Government to relax top 250 uni rule for scholars this year
BANDAR SERI BEGAWAN
THE Ministry of Education’s (MoE) Scholarship Section will be giving “special consideration” to prospective scholars this year who have already applied to study at universities that are not among the top 250 universities in a global ranking system.
Head of Scholarship Section Hj Ibrahim Hj Bagol disclosed this during a scholarship briefing session for students and parents at Paduka Seri Begawan Sultan Science College yesterday.
Last month, MoE officials announced that a scholarship applicant’s intended education institution must now be ranked in either the QS World University Rankings, Times Higher Education World University Rankings, or the Shanghai Jiao Tong University Rankings systems.
Special consideration will be given this year, however, because some scholarship applicants have already applied to study at universities based in the United Kingdom (UK) before the MoE announced changes to their scholarship requirements, Hj Ibrahim said.
The said applicants are expected to commence undergraduate study in the September 2015/2016 academic session.
However, as with all government scholarships, Hj Ibrahim said scholarship applicants should not expect to be guaranteed a scholarship.
During the session, the department head also informed students and parents about the Education ministry’s basic scholarship requirements.
These include having to score 300 UCAS tariff points (without grades lower than Cs) or 32 International Baccalaureate (IB) Diploma points.
Applicants must also have at least a credit in Bahasa Melayu and English Language in their O-level examinations (or an English equivalent).

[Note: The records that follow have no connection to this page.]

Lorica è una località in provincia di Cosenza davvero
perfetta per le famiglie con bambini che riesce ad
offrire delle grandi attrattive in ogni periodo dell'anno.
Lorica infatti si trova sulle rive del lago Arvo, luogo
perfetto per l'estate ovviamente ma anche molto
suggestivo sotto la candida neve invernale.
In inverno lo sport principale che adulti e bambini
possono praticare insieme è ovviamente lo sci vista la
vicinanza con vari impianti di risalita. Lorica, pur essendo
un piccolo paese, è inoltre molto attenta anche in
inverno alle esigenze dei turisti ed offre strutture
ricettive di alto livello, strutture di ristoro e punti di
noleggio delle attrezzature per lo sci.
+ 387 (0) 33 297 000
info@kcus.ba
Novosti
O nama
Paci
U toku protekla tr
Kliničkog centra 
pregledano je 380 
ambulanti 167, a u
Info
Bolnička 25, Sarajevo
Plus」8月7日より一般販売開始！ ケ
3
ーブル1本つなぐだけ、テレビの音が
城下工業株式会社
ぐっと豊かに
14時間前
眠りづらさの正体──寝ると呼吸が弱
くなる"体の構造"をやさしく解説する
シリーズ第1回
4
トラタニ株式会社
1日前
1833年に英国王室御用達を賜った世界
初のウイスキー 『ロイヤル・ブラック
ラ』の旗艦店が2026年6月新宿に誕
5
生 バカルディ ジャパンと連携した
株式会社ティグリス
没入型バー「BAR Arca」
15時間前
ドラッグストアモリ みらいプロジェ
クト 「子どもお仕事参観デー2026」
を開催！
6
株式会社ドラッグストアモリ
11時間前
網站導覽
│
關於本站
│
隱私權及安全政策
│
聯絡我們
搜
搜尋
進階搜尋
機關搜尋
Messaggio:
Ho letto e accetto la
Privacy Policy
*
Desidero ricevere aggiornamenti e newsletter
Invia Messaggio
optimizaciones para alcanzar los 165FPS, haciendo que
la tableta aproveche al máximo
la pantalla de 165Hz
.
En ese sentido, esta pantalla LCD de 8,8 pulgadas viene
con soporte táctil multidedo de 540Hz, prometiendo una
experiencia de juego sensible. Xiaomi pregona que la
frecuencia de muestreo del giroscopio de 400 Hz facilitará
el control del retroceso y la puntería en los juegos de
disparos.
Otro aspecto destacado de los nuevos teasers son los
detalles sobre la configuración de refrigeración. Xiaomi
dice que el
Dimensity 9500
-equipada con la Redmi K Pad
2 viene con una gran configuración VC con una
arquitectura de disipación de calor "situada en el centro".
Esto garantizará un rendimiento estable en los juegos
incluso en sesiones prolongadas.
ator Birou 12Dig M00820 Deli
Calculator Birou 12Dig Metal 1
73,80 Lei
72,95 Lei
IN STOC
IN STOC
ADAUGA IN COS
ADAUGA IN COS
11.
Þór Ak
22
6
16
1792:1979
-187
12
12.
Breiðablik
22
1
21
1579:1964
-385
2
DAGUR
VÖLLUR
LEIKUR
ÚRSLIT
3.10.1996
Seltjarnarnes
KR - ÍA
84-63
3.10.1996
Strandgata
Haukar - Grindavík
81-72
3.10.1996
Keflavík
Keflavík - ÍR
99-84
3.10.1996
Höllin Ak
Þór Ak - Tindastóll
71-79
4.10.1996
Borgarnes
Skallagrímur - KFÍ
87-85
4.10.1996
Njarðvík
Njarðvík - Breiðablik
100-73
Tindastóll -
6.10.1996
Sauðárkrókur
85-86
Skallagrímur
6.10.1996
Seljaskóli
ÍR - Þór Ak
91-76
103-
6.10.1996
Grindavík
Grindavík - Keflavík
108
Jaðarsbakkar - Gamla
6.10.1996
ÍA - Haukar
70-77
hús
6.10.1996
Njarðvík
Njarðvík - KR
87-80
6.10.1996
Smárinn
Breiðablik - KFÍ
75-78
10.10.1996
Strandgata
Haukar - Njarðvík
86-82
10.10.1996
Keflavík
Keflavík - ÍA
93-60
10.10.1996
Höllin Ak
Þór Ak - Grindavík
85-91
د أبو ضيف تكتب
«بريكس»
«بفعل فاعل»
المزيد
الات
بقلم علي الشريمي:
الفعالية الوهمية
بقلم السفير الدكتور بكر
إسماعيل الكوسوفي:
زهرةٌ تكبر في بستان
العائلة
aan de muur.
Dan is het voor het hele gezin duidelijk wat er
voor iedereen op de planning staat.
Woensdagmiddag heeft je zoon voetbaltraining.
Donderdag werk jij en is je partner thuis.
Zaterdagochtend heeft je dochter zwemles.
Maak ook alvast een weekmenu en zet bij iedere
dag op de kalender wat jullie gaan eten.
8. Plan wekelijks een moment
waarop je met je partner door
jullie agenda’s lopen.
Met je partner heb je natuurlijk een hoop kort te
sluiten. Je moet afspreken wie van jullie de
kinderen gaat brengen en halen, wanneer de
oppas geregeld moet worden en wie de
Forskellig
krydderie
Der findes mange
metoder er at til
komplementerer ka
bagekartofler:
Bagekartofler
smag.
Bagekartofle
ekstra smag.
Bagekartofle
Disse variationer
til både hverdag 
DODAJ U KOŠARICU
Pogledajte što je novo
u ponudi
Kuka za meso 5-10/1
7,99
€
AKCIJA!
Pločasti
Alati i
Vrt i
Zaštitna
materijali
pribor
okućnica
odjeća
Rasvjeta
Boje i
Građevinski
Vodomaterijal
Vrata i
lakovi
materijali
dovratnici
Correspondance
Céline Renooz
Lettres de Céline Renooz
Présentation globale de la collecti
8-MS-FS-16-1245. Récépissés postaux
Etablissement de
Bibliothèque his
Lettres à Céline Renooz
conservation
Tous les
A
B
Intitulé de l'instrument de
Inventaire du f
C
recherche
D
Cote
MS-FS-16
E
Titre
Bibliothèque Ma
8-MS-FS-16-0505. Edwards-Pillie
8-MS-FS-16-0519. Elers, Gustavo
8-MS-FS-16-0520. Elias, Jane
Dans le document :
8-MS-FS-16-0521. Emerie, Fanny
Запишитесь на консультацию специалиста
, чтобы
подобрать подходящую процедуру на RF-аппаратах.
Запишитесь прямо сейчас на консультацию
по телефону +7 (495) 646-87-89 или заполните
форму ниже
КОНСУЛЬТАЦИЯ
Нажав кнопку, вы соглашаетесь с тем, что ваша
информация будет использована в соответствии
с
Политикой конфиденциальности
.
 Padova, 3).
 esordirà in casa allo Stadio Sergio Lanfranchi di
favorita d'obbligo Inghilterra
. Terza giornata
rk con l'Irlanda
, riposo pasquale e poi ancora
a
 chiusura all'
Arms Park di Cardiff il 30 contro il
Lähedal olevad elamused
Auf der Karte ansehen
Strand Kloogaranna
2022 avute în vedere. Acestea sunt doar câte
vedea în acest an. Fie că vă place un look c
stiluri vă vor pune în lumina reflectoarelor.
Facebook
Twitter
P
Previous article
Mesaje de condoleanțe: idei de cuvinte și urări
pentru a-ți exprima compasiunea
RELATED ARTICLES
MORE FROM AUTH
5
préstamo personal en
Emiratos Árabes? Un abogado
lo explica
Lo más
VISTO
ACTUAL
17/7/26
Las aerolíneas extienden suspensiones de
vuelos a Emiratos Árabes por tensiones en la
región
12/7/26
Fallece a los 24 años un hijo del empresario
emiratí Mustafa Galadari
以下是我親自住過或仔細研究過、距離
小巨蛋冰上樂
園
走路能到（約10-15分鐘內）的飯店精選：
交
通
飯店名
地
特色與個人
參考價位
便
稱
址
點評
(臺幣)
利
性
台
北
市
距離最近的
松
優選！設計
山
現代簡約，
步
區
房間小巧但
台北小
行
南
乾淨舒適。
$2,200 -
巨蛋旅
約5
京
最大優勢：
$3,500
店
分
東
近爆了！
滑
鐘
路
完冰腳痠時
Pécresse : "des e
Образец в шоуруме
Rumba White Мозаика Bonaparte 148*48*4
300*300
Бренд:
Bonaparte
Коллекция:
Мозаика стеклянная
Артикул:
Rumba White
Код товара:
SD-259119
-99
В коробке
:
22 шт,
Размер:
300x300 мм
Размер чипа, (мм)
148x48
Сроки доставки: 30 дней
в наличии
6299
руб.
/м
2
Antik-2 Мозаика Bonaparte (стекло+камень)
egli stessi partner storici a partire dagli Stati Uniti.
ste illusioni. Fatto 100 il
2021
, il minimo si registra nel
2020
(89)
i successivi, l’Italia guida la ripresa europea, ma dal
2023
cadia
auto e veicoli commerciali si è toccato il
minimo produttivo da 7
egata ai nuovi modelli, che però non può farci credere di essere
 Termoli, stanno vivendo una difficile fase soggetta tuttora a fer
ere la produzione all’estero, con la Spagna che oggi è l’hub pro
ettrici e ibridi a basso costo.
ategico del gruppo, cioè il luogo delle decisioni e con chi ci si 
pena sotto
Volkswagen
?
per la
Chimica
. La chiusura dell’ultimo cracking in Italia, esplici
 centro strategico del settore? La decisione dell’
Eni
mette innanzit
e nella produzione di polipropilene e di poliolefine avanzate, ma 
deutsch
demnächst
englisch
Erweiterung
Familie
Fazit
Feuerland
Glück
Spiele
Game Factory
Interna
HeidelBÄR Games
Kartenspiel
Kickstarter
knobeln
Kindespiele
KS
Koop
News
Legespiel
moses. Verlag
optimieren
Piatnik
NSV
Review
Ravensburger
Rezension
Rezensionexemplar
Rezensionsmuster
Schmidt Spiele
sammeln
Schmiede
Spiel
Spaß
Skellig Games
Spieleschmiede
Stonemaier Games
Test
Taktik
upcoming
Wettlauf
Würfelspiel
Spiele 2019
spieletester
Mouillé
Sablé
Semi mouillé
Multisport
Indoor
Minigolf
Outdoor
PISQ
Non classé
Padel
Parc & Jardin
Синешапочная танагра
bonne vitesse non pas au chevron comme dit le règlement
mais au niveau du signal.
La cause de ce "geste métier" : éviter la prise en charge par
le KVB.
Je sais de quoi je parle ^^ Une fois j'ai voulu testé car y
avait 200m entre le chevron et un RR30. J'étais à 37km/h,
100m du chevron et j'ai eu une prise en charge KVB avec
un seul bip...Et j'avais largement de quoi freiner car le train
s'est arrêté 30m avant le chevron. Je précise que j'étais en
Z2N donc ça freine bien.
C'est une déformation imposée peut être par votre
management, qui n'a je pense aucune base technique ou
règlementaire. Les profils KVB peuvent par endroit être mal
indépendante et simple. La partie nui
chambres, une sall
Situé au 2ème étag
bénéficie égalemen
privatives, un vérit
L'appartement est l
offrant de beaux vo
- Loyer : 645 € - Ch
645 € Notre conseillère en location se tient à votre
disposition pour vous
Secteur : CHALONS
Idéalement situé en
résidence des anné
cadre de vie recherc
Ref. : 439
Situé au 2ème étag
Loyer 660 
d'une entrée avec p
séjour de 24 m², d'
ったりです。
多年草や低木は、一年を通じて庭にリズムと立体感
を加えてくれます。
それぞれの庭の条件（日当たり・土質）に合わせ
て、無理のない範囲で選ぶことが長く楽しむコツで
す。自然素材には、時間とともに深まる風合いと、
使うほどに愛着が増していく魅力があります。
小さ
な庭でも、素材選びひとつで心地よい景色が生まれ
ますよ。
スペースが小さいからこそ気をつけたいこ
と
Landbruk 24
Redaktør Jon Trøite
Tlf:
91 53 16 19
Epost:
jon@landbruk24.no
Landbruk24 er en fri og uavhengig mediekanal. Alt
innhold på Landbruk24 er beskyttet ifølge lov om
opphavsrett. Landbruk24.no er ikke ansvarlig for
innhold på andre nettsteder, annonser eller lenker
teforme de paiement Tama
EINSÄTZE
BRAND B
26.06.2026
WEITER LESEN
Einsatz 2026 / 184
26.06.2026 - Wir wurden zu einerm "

Hj Ibrahim also explained what students can expect when attending the multiple-mini interviews (MMI), which is held as part of the scholarship application process.
He also listed the undergraduate courses currently required by the country.
Meanwhile, Ministry of Defence (MinDef) officer Susie Haslinda @ Shazwana Humaira Na’asya Abdullah provided a briefing on MinDef’s scholarship requirements and the selection process, the latter she claimed will be “unbiased and transparent”.
Susie said the aptitude test component of the MinDef scholarship selection process, which accounts for 25 per cent of the process, is evaluated or marked in Singapore and not in-country, to avoid suspicions of favouritism.
“We are also transparent in the sense that we will provide applicants who fail to get a MinDef scholarship with feedback, so that such applicants will be able to see for themselves the areas where they can improve,” she said.
Among the eligibility criteria for the MinDef scholarships include Bruneian citizenship (with yellow identity cards), strong interest in a career with MinDef or the Royal Brunei Armed Forces (RBAF), excellent records of curricular activities (CCAs) and leadership potential.
Susie also emphasised that MinDef is currently particularly interested in students who intend to study dentistry, medicine, law, mechatronic engineering (robotics), IT forensics, IT engineering and naval architecture.
The scholarship briefing session was organised by the Science College Careers Centre in collaboration with the school’s Parent-Teacher Association.